=== What you will do ===
Please retype the text lines of every item below word for word, leaving out the pictures.

....................

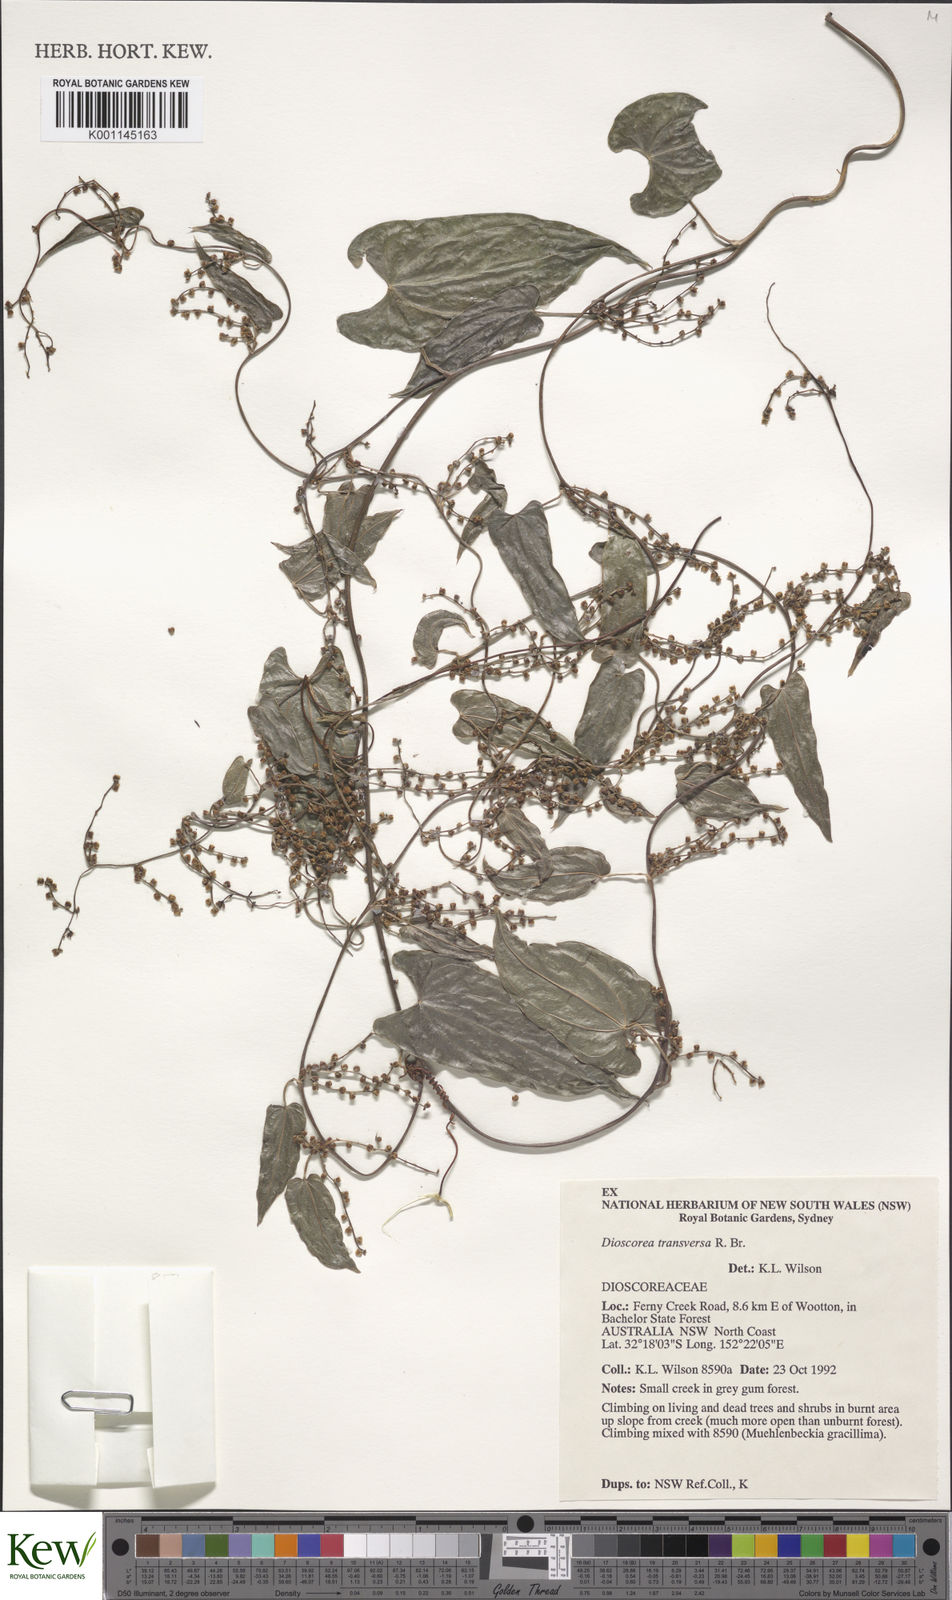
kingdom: Plantae
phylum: Tracheophyta
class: Liliopsida
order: Dioscoreales
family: Dioscoreaceae
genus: Dioscorea
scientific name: Dioscorea transversa
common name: Long yam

....................

=== Answer ===
kingdom: Plantae
phylum: Tracheophyta
class: Liliopsida
order: Dioscoreales
family: Dioscoreaceae
genus: Dioscorea
scientific name: Dioscorea transversa
common name: Long yam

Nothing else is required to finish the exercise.